- Opening Delimiter -
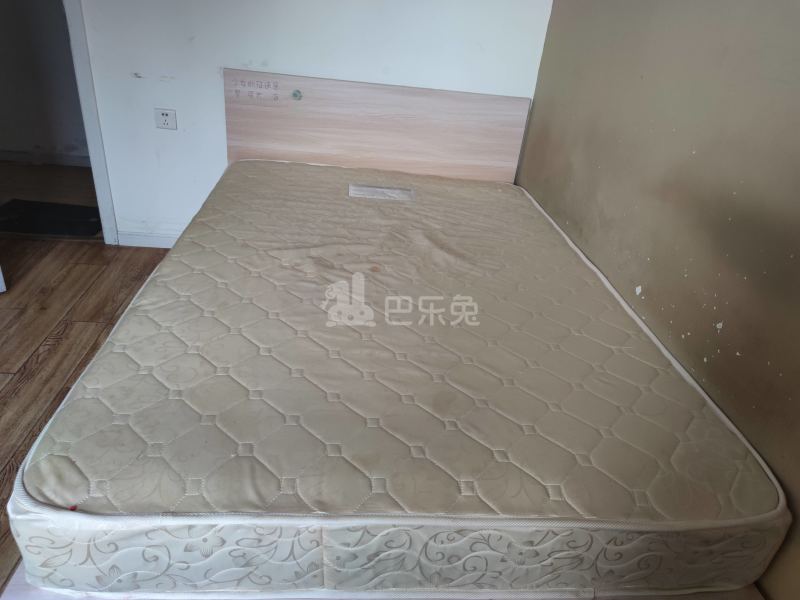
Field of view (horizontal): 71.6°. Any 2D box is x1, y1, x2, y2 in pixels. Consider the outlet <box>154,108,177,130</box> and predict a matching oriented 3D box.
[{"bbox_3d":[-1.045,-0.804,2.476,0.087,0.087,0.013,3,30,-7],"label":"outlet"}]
- Closing Delimiter -
- Opening Delimiter -
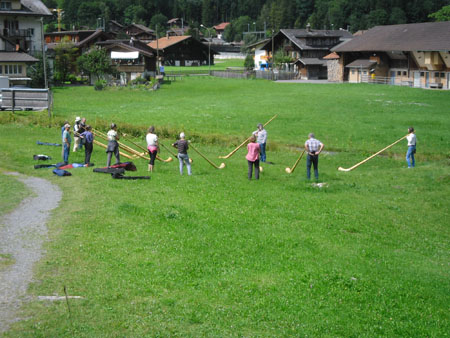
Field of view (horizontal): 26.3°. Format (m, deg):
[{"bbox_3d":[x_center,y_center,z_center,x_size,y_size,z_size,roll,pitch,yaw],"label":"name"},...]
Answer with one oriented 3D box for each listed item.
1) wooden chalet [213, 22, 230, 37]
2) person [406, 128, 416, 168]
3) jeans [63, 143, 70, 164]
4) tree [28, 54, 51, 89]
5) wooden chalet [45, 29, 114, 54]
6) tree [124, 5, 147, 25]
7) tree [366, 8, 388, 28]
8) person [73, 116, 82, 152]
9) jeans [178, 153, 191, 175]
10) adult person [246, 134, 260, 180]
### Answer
- Closing Delimiter -
- Opening Delimiter -
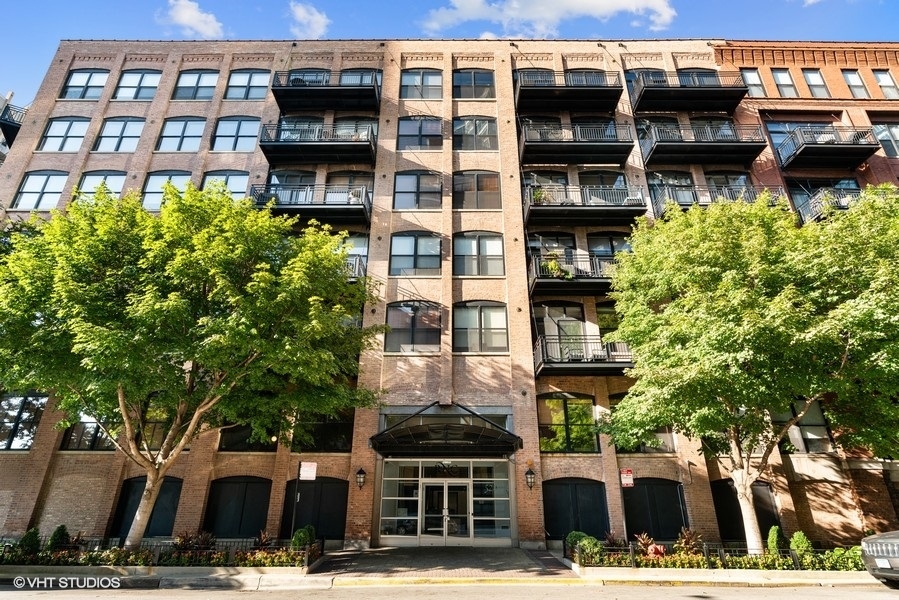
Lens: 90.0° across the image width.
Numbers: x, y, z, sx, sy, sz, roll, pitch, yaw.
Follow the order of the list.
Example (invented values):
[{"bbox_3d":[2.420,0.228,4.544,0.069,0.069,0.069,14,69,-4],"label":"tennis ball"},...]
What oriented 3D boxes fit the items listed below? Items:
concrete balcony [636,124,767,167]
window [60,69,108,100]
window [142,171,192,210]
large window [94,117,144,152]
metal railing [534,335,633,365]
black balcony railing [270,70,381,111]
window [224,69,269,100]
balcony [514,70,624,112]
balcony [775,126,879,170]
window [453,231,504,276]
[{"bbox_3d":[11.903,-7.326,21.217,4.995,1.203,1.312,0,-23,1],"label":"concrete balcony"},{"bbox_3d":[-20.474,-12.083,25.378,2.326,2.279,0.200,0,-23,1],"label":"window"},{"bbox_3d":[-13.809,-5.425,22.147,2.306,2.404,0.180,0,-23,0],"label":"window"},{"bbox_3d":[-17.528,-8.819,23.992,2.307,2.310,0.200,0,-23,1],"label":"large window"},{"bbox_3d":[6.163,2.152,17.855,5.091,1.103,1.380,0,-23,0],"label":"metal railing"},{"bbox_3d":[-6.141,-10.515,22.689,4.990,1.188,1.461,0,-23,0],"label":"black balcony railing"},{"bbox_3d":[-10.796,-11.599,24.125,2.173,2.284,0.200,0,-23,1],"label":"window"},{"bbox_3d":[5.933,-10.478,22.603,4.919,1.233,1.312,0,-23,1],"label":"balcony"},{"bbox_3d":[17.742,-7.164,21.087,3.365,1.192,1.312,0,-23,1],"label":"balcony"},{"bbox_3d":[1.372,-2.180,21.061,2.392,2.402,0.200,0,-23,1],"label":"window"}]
- Closing Delimiter -
**WHAT IS REQUIRED**
Your answer should be a single number: the count of lines in the entries that contain the word "chalet".

**TASK RESPONSE**
2